[TASK ITEM]
Check every line of the entries for the string "persalinan" and return the ones that contain it.

[PROVIDED MATERIAL]

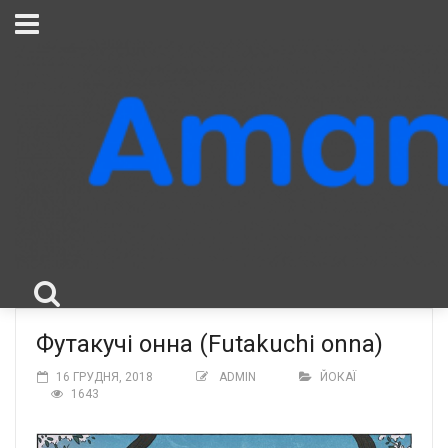
Футакучі онна (Futakuchi onna)
16 ГРУДНЯ, 2018
ADMIN
ЙОКАЇ
1643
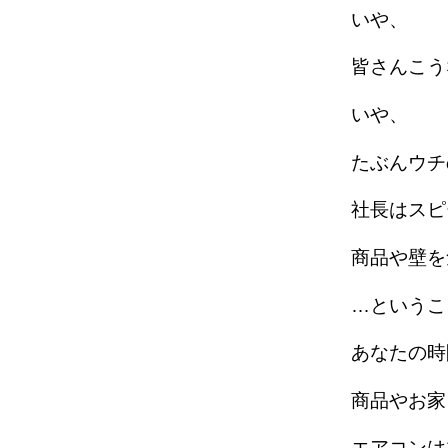
いや、
皆さんこう
いや、
たぶんウチ
社長はスピ
商品や壁を
…というこ
あなたの時
商品やお家
エアコンは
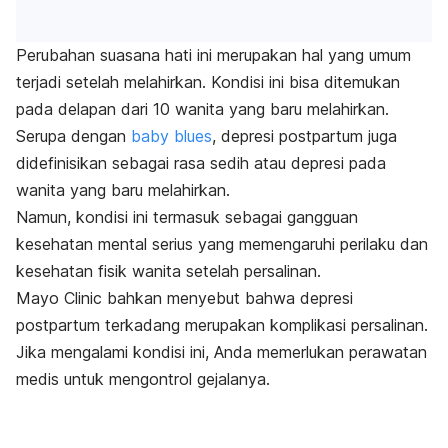
Perubahan suasana hati ini merupakan hal yang umum
terjadi setelah melahirkan. Kondisi ini bisa ditemukan
pada delapan dari 10 wanita yang baru melahirkan.
Serupa dengan
baby blues
, depresi postpartum juga
didefinisikan sebagai rasa sedih atau depresi pada
wanita yang baru melahirkan.
Namun, kondisi ini termasuk sebagai gangguan
kesehatan mental serius yang memengaruhi perilaku dan
kesehatan fisik wanita setelah persalinan.
Mayo Clinic bahkan menyebut bahwa depresi
postpartum terkadang merupakan komplikasi persalinan.
Jika mengalami kondisi ini, Anda memerlukan perawatan
medis untuk mengontrol gejalanya.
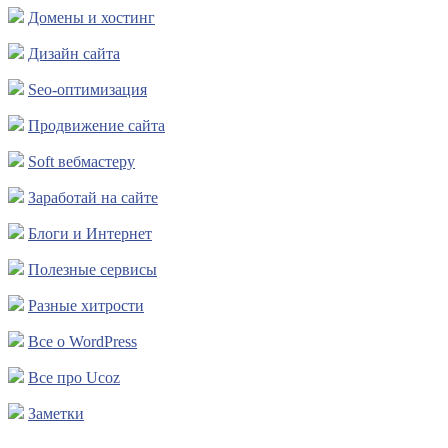
Домены и хостинг
Дизайн сайта
Seo-оптимизация
Продвижение сайта
Soft вебмастеру
Заработай на сайте
Блоги и Интернет
Полезные сервисы
Разные хитрости
Все о WordPress
Все про Ucoz
Заметки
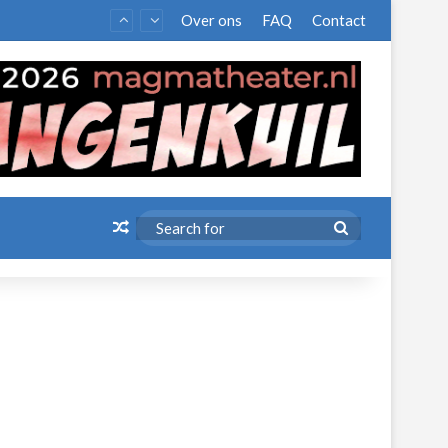
Over ons
FAQ
Contact
Random Article
Search
for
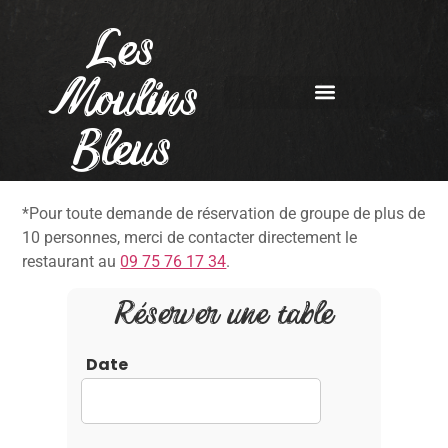
Les
Moulins
Bleus
*Pour toute demande de réservation de groupe de plus de
10 personnes, merci de contacter directement le
restaurant au
09 75 76 17 34
.
Réserver une table
Date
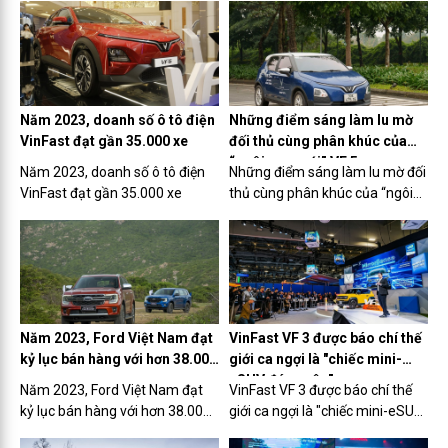
Năm 2023, doanh số ô tô điện
Những điểm sáng làm lu mờ
VinFast đạt gần 35.000 xe
đối thủ cùng phân khúc của
“ngôi sao mới” VF 5
Năm 2023, doanh số ô tô điện
Những điểm sáng làm lu mờ đối
VinFast đạt gần 35.000 xe
thủ cùng phân khúc của “ngôi
sao mới” VF 5
Năm 2023, Ford Việt Nam đạt
VinFast VF 3 được báo chí thế
kỷ lục bán hàng với hơn 38.000
giới ca ngợi là "chiếc mini-
xe
eSUV đáng yêu"
Năm 2023, Ford Việt Nam đạt
VinFast VF 3 được báo chí thế
kỷ lục bán hàng với hơn 38.000
giới ca ngợi là "chiếc mini-eSUV
xe
đáng yêu"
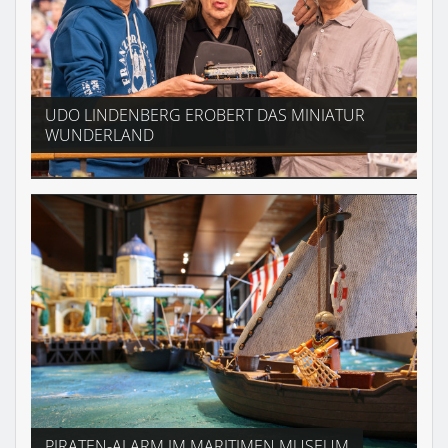
UDO LINDENBERG EROBERT DAS MINIATUR
WUNDERLAND
PIRATEN-ALARM IM MARITIMEN MUSEUM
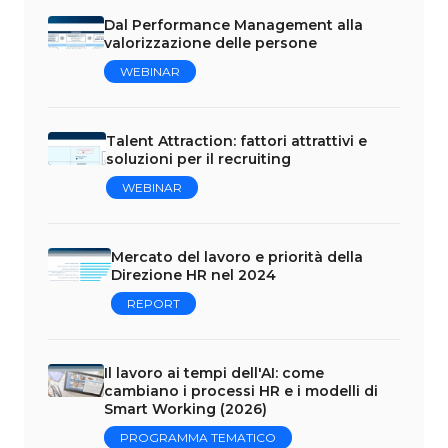
Dal Performance Management alla
valorizzazione delle persone
WEBINAR
Talent Attraction: fattori attrattivi e
soluzioni per il recruiting
WEBINAR
Mercato del lavoro e priorità della
Direzione HR nel 2024
REPORT
Il lavoro ai tempi dell'AI: come
cambiano i processi HR e i modelli di
Smart Working (2026)
PROGRAMMA TEMATICO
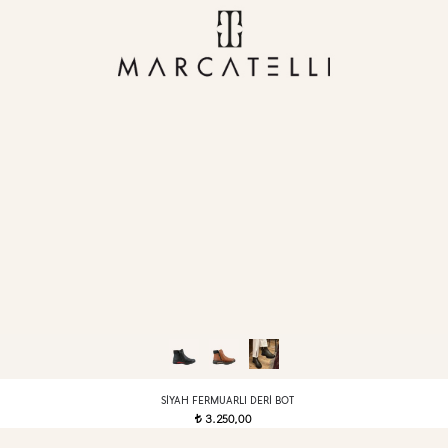
SIYAH FERMUARLI DERI BOT
3.250,00
t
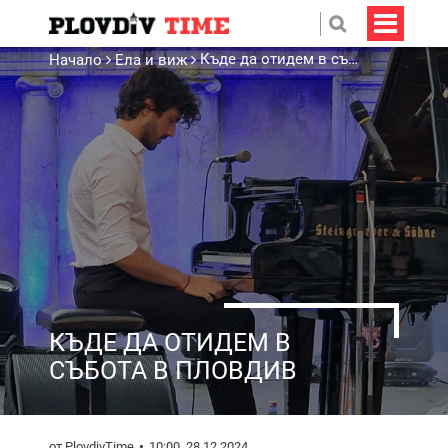
Къде да отидем в събота в Пловдив
Начало
Ела и виж
КЪДЕ ДА ОТИДЕМ В
СЪБОТА В ПЛОВДИВ
от PlovdivTime
10:00, 28.12.2024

[COMPLETED TASK]
kesehatan fisik wanita setelah persalinan.
postpartum terkadang merupakan komplikasi persalinan.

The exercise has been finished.